Lifelogging monitor: search everything you've ever said or seen so you never forget anything. It could help you find "that guy I talked with at the ML conference last November about a wearable idea" or "the taco truck I saw in Denver last month."
We can search our texts and emails to remind ourselves of previous conversations, but the things we say and see are lost forever. Not anymore! Monologgr keeps track of everything you experience and makes it easily searchable.
"What company did that guy from board game night say he worked at?" "Who did I meet at that AI hackathon last month that was working on lifelogging?" "Where is the pet shop where I saw that really cute corgi yesterday?" "How many times have I eaten ice cream since I started my diet in January?"

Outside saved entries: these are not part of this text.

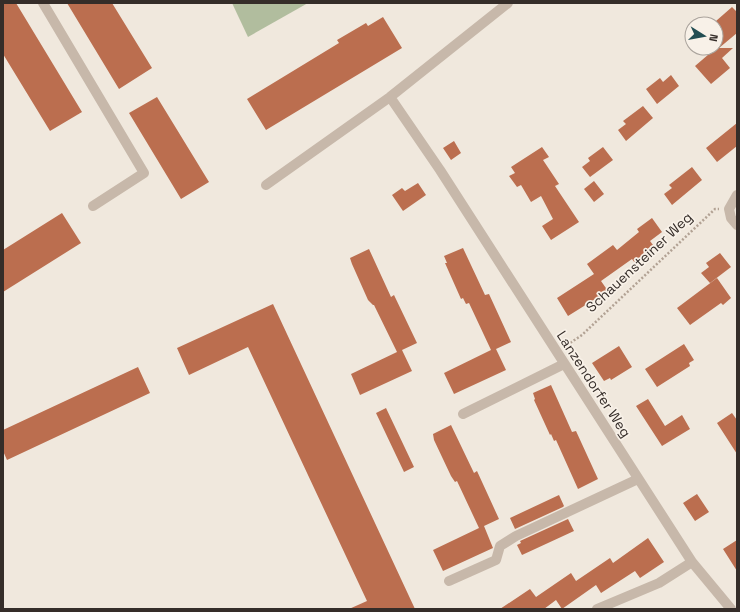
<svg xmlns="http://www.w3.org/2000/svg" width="740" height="612" viewBox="0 0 740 612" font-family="'Space Grotesk',sans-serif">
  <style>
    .green { fill: #b1bd9e }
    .building { fill: #bb6e4f }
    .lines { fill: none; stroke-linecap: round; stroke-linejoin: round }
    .path { stroke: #b2a294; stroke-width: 2.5; stroke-dasharray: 2 2; stroke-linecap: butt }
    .minor { stroke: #c7b8aa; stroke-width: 10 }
    .labels { text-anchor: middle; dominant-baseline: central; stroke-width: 3.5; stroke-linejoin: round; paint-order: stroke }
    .street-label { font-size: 14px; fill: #352d29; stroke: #f8f1e8 }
  </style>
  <rect width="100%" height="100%" fill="#f0e8dd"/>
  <path class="green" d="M 232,3 L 308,3 L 248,37 Z"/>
  <path class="building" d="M 3,3 L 16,3 L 82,112 L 50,131 L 3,54 Z
    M 67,3 L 112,3 L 152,68 L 119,89 Z
    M 732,7 L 737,12 L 737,33 L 719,48 L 733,48 L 722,58 L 730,68 L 711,84 L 695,66 L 716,48 L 716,21 Z
    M 383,17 L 402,48 L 266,130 L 247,99 L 339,43 L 337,40 L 366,23 L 368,26 Z
    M 671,75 L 679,86 L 657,104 L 646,89 L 660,78 L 663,82 Z
    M 157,97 L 209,182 L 181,199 L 129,113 Z
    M 643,106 L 653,118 L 626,141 L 618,130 L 626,124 L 623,121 Z
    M 737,123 L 737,146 L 717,162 L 706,148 Z
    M 454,141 L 461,153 L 451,160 L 443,148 Z
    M 542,147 L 549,157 L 543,160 L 559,184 L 555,186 L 579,222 L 551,240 L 542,226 L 553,219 L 541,196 L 531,202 L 521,185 L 517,187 L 509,176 L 515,173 L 511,167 Z
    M 603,147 L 613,160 L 590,177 L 582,167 L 590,161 L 588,158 Z
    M 692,167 L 702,180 L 672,205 L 664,194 L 672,188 L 669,185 Z
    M 594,181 L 604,194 L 594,202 L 584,189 Z
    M 418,183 L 426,195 L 403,211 L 392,195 L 402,188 L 405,191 Z
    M 62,213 L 81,243 L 3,292 L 3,250 Z
    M 652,218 L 662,232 L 650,241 L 653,245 L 643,253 L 645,256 L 635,263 L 632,259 L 601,281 L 608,291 L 568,316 L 557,298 L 594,274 L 587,264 L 613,245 L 617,250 L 639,232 L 637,229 Z
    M 463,248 L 485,295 L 489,294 L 511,342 L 496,349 L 506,370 L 454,394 L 444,373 L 491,350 L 469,303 L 466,304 L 463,298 L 461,299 L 445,263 L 447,263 L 444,256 Z
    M 369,249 L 391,297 L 394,295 L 417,343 L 402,350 L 412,371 L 360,395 L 351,374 L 397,352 L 374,305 L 373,305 L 368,300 L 352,264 L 350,258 Z
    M 720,253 L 731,267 L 710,283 L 701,273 L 709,267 L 706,263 Z
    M 717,278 L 731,298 L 723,305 L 721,303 L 690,325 L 677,308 Z
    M 273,304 L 415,609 L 349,609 L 367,601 L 248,347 L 189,375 L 177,348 Z
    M 684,344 L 694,360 L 689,363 L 690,366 L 657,387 L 645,369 Z
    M 619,346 L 632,367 L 611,380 L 610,378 L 604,381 L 592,363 Z
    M 138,367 L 150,393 L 7,460 L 3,451 L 3,430 Z
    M 551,385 L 572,432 L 576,431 L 598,479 L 578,489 L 556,440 L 554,441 L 551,434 L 550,435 L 534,400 L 535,399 L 533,393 Z
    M 648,399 L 665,426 L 682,415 L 690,429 L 662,446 L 636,406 Z
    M 386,408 L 414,467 L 404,472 L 376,413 Z
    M 732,413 L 737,420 L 737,454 L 717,423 Z
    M 451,425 L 474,473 L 477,471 L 499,519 L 484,526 L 493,548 L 443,571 L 433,550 L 479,528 L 457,481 L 455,482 L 451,476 L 434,440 L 433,434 Z
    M 697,494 L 709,512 L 695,521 L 683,503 Z
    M 559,495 L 564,506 L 563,507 L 515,529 L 510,518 Z
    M 568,519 L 574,531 L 522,555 L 517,545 L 521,543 L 520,541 Z
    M 648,538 L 664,562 L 640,578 L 635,571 L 601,593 L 596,585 L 562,609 L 556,600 L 544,609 L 500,609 L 530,589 L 536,597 L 571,573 L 576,581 L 610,558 L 613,563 Z
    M 737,540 L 737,571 L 723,549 Z"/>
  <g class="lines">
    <path class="path" d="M 567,345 L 582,335 L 715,209 L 719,209"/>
    <path class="minor" d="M 43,3 L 144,173 L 93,206
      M 390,97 L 440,170 L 692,562 L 731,609
      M 266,185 L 390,97 L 508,3
      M 737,195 L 729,209 L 731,218 L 737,225
      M 463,414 L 564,364
      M 449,581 L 496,560 L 500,546 L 516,536 L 638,479
      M 597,609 L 659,583 L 692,562"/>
  </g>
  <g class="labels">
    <g class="street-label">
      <text transform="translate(639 262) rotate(-43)">Schauensteiner Weg</text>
      <text transform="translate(594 384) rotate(57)">Lanzendorfer Weg</text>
    </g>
  </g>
  <rect width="740" height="612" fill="none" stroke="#352d29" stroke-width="8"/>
  <g transform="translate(704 36) rotate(101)"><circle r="19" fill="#f8f1e8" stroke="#aaa39c"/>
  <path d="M0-3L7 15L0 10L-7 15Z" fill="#224d52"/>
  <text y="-6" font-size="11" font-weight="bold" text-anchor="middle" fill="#352d29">N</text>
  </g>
</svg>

It will take photos of what you see using a Memento Clip lifelogging camera and record everything you hear using Glass or an Apple Airpod, then analyzes it using off-the-shelf machine learning API's for speech recognition and image recognition. Also could use location tracking (using Moves) and other lifelogging data sources (life fitbit for heart rate) or maybe I can press as button on my smartwatch to save a moment in time as important so I'll remember to review later.
Most of these data sources are already built, most of the hard ML work has already been done. The hardware mostly exists although it's currently pretty rough. Basically someone needs to tie everything together and make it simple to search, easy to use, and clearly useful.
My prototype this weekend will use google glass or an apple airpod for audio recording and a memento clip lifelogging camera, but these are clearly just for prototyping, not long term. I just got back from a trip to Shenzhen where I met a couple hardware companies who make knockoff Memento Clip camera which are willing to customize it to have the necessary functionality.